─── Data provided ───

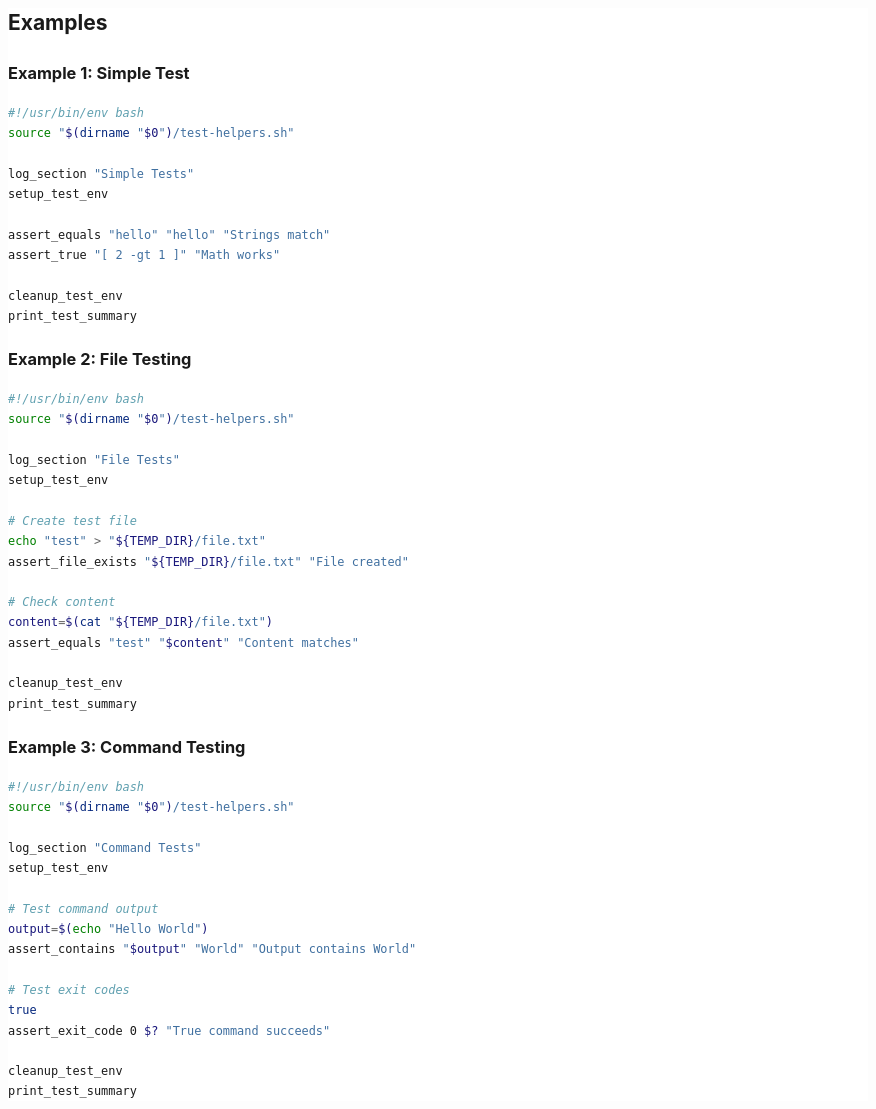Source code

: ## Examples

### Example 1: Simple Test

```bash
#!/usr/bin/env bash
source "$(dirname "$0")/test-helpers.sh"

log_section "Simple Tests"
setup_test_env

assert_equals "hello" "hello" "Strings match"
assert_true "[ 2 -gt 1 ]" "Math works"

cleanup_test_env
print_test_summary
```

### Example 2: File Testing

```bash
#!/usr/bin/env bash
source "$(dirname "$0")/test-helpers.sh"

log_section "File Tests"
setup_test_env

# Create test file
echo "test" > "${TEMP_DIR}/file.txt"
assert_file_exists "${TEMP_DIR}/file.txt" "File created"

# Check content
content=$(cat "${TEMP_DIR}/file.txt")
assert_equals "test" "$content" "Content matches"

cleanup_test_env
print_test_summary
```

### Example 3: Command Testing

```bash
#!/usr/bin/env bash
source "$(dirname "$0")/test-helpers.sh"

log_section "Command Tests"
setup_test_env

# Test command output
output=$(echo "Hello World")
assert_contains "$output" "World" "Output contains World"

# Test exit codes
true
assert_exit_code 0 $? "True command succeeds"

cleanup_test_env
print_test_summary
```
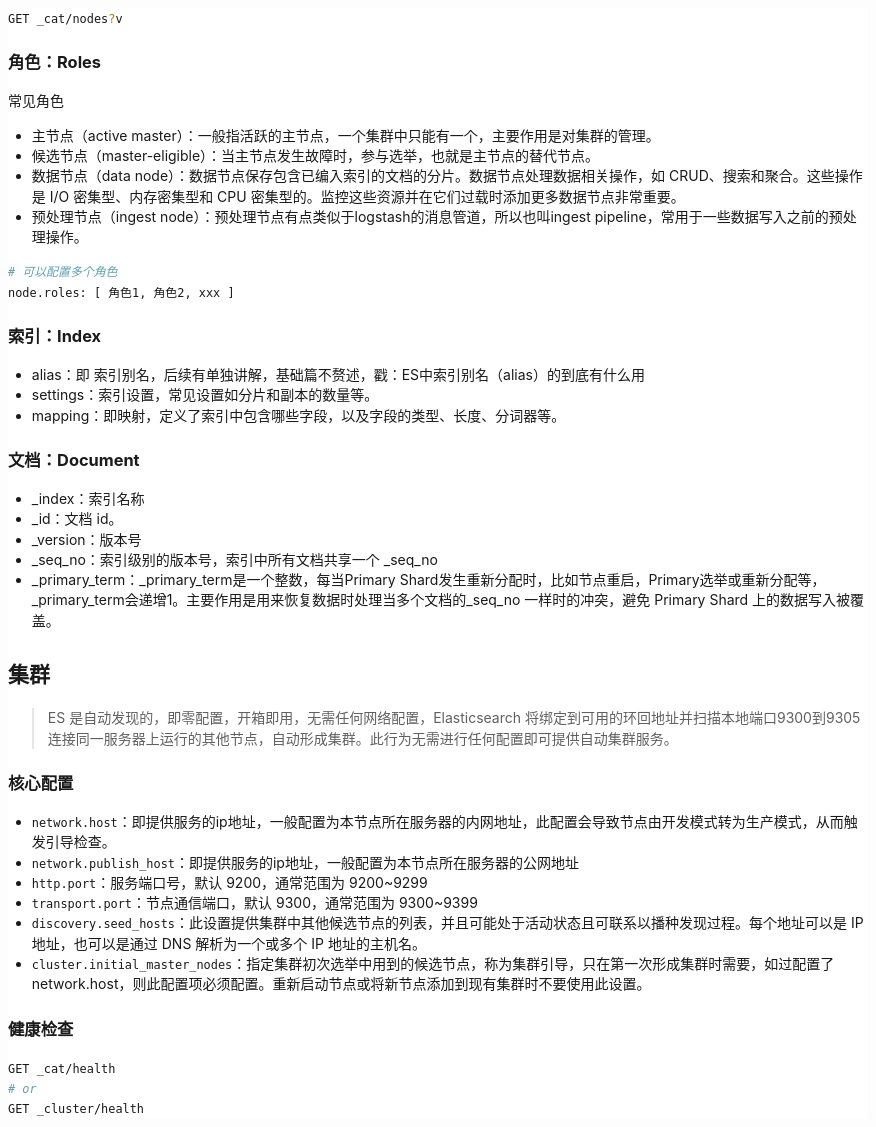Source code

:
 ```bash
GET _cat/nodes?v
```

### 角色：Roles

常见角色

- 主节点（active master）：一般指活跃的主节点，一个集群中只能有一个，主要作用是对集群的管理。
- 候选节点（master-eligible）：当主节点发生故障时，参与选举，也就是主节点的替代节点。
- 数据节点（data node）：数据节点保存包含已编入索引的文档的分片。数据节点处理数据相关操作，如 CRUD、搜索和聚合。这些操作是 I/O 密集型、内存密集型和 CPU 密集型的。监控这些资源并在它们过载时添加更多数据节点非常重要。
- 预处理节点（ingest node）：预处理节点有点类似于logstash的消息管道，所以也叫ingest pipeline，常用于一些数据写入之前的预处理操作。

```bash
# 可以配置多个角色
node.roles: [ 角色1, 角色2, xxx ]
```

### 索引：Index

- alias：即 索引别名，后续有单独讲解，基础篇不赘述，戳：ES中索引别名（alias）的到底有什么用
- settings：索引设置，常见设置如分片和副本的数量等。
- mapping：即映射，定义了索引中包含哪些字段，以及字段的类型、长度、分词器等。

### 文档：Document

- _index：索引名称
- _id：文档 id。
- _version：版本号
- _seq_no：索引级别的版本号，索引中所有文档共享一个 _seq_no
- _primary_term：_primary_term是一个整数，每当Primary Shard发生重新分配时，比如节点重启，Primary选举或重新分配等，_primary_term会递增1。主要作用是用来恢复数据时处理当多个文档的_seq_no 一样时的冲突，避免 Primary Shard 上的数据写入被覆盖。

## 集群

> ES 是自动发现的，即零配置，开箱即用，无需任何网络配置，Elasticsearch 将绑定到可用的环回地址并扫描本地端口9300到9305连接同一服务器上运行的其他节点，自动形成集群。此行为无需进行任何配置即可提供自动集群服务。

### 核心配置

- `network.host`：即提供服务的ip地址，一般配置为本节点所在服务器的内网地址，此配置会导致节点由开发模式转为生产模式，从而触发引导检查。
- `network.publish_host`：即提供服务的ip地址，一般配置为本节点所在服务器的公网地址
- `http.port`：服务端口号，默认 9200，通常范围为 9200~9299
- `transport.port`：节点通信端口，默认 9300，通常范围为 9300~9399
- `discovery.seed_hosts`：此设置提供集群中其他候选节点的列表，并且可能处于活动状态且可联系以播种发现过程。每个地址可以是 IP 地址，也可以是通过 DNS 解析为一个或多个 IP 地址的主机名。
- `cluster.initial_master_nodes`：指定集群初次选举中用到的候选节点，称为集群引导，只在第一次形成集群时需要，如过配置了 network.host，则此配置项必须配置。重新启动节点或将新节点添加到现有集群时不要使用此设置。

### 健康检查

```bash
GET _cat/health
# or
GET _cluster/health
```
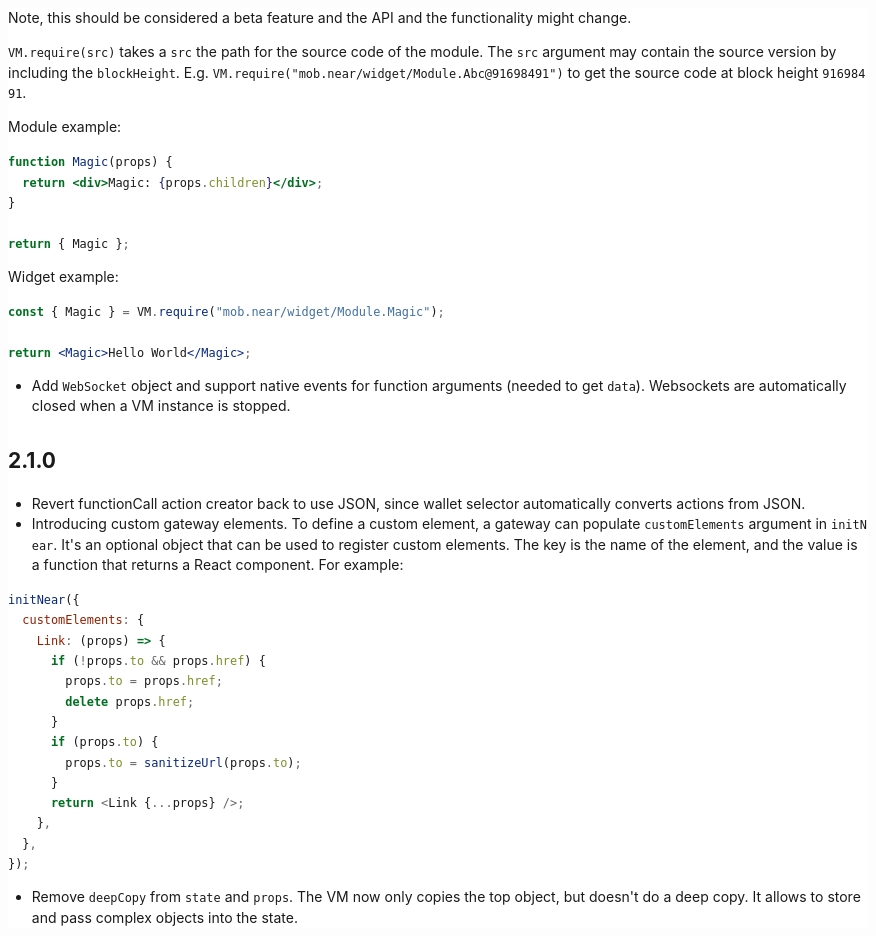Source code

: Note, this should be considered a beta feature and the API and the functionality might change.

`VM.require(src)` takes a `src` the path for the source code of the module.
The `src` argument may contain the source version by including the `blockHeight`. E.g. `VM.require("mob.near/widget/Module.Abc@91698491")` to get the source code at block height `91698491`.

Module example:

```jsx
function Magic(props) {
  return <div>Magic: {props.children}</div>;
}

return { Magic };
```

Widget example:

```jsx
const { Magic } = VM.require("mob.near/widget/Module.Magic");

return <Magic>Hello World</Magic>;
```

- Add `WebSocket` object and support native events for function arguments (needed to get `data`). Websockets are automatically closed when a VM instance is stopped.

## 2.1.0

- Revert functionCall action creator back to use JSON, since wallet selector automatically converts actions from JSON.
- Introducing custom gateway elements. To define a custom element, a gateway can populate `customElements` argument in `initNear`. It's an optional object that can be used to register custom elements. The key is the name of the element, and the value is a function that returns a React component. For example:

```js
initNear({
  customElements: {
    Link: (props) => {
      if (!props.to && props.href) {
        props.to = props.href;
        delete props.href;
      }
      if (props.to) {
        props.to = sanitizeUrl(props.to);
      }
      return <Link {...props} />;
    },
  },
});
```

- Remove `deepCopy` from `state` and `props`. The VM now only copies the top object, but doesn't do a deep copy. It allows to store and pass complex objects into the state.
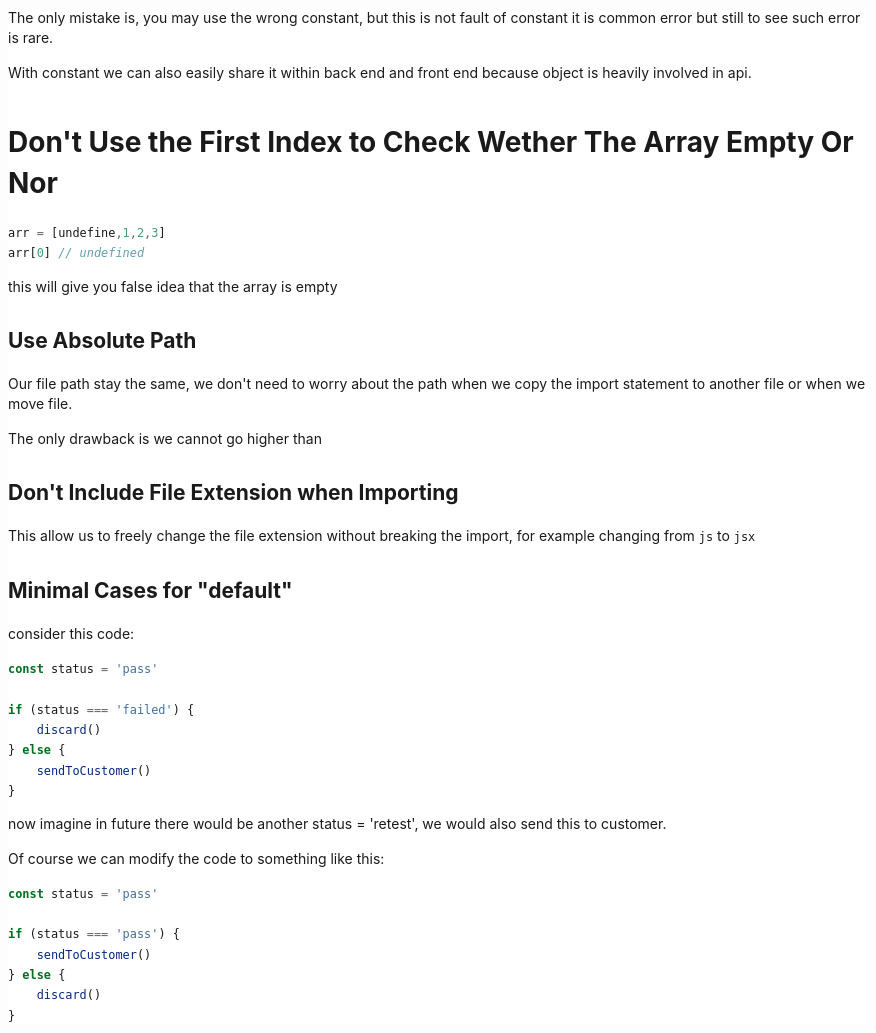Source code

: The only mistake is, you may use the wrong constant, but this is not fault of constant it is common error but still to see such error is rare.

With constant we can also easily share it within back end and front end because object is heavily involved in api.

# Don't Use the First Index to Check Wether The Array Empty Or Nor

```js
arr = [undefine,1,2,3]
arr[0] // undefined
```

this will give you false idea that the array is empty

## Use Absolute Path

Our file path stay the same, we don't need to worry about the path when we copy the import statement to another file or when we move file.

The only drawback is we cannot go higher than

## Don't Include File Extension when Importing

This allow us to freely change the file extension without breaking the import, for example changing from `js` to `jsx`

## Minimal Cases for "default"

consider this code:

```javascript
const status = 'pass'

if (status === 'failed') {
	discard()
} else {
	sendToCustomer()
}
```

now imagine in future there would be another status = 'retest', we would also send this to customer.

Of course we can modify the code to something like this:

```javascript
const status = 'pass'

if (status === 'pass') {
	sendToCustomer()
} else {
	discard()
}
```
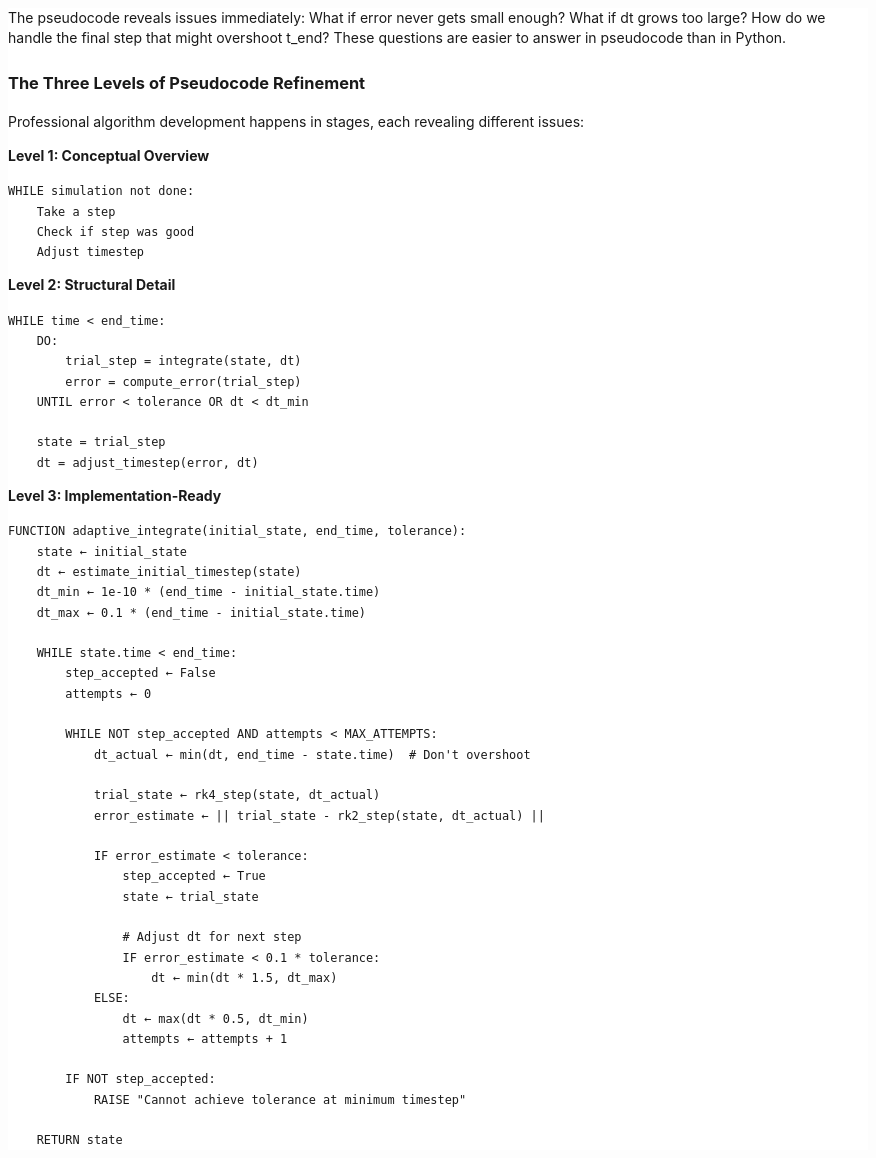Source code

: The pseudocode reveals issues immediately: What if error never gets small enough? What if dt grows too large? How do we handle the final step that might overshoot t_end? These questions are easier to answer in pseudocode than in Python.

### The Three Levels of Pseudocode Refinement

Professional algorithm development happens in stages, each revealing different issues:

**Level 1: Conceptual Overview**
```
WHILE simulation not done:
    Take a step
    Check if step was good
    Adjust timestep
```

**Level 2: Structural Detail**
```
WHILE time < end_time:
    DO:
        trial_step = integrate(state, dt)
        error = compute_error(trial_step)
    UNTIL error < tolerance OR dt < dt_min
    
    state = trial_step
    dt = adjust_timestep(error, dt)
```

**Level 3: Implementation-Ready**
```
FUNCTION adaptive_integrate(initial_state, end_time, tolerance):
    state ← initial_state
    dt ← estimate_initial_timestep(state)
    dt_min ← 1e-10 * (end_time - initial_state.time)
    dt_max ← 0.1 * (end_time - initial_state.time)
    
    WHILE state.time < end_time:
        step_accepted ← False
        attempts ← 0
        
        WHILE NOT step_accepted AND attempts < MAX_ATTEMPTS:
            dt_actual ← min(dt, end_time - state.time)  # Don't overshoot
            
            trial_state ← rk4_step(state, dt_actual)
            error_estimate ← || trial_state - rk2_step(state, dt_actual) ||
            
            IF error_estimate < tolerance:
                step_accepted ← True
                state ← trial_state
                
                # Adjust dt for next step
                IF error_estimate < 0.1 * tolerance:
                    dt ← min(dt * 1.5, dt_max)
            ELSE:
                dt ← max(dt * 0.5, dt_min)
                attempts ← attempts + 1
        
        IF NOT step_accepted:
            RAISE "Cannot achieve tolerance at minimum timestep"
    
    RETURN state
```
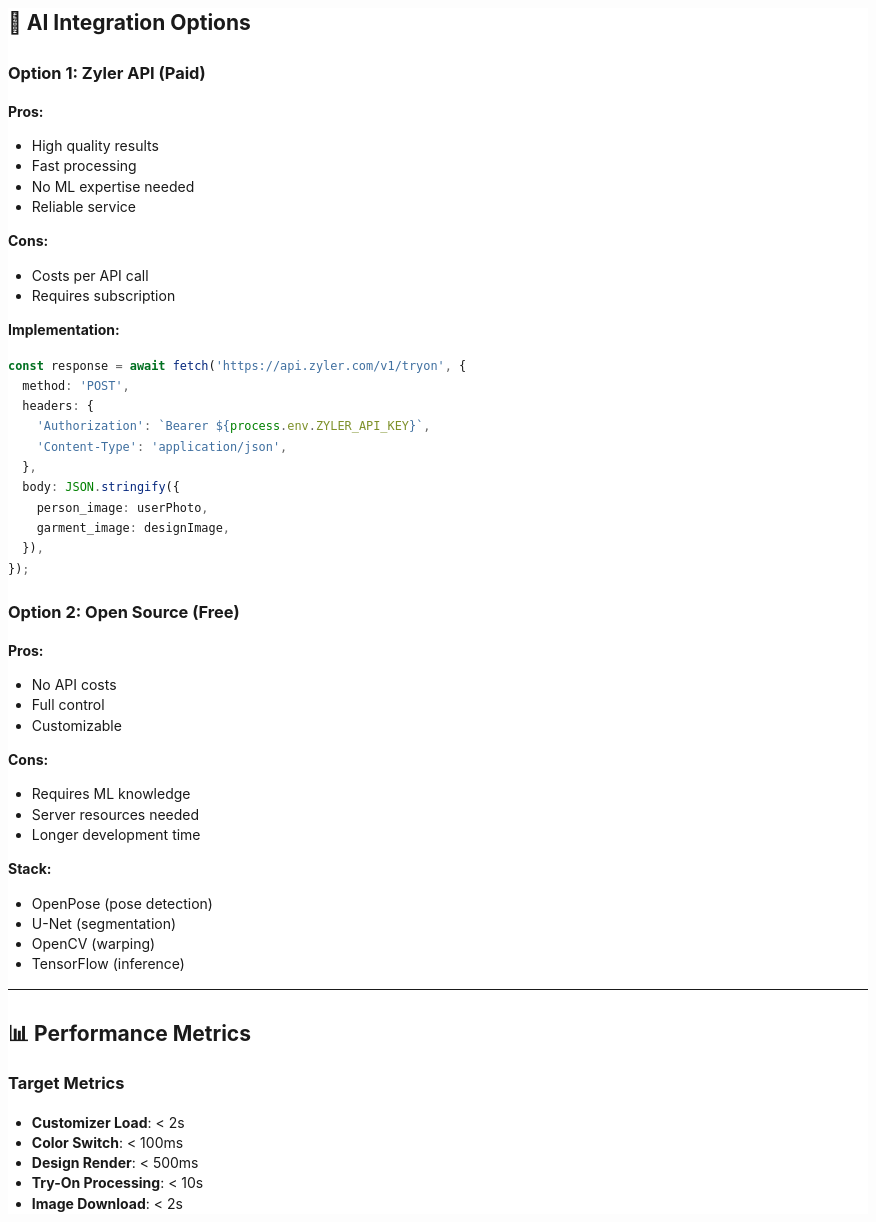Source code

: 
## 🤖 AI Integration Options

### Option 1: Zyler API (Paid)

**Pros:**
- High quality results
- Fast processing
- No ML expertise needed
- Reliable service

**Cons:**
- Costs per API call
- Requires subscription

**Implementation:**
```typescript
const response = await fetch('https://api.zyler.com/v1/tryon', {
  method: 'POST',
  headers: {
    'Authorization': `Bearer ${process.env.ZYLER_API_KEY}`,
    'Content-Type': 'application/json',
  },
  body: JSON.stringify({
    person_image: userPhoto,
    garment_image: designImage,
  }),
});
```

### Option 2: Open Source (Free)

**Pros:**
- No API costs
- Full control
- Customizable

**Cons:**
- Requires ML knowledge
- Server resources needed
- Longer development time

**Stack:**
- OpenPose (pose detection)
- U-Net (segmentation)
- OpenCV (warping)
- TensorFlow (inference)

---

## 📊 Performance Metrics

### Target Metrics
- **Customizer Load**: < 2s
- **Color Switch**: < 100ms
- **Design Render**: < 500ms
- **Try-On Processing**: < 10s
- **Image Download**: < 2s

───

-- Work to be completed --
With pictures removed, write out exactly each line of the entries from the first through the line that holds "- 候选节点（master-eligib".

-- Answer space --
Source code

: ## Examples

### Example 1: Simple Test

```bash
#!/usr/bin/env bash
source "$(dirname "$0")/test-helpers.sh"

log_section "Simple Tests"
setup_test_env

assert_equals "hello" "hello" "Strings match"
assert_true "[ 2 -gt 1 ]" "Math works"

cleanup_test_env
print_test_summary
```

### Example 2: File Testing

```bash
#!/usr/bin/env bash
source "$(dirname "$0")/test-helpers.sh"

log_section "File Tests"
setup_test_env

# Create test file
echo "test" > "${TEMP_DIR}/file.txt"
assert_file_exists "${TEMP_DIR}/file.txt" "File created"

# Check content
content=$(cat "${TEMP_DIR}/file.txt")
assert_equals "test" "$content" "Content matches"

cleanup_test_env
print_test_summary
```

### Example 3: Command Testing

```bash
#!/usr/bin/env bash
source "$(dirname "$0")/test-helpers.sh"

log_section "Command Tests"
setup_test_env

# Test command output
output=$(echo "Hello World")
assert_contains "$output" "World" "Output contains World"

# Test exit codes
true
assert_exit_code 0 $? "True command succeeds"

cleanup_test_env
print_test_summary
```
Source code

:
 ```bash
GET _cat/nodes?v
```

### 角色：Roles

常见角色

- 主节点（active master）：一般指活跃的主节点，一个集群中只能有一个，主要作用是对集群的管理。
- 候选节点（master-eligible）：当主节点发生故障时，参与选举，也就是主节点的替代节点。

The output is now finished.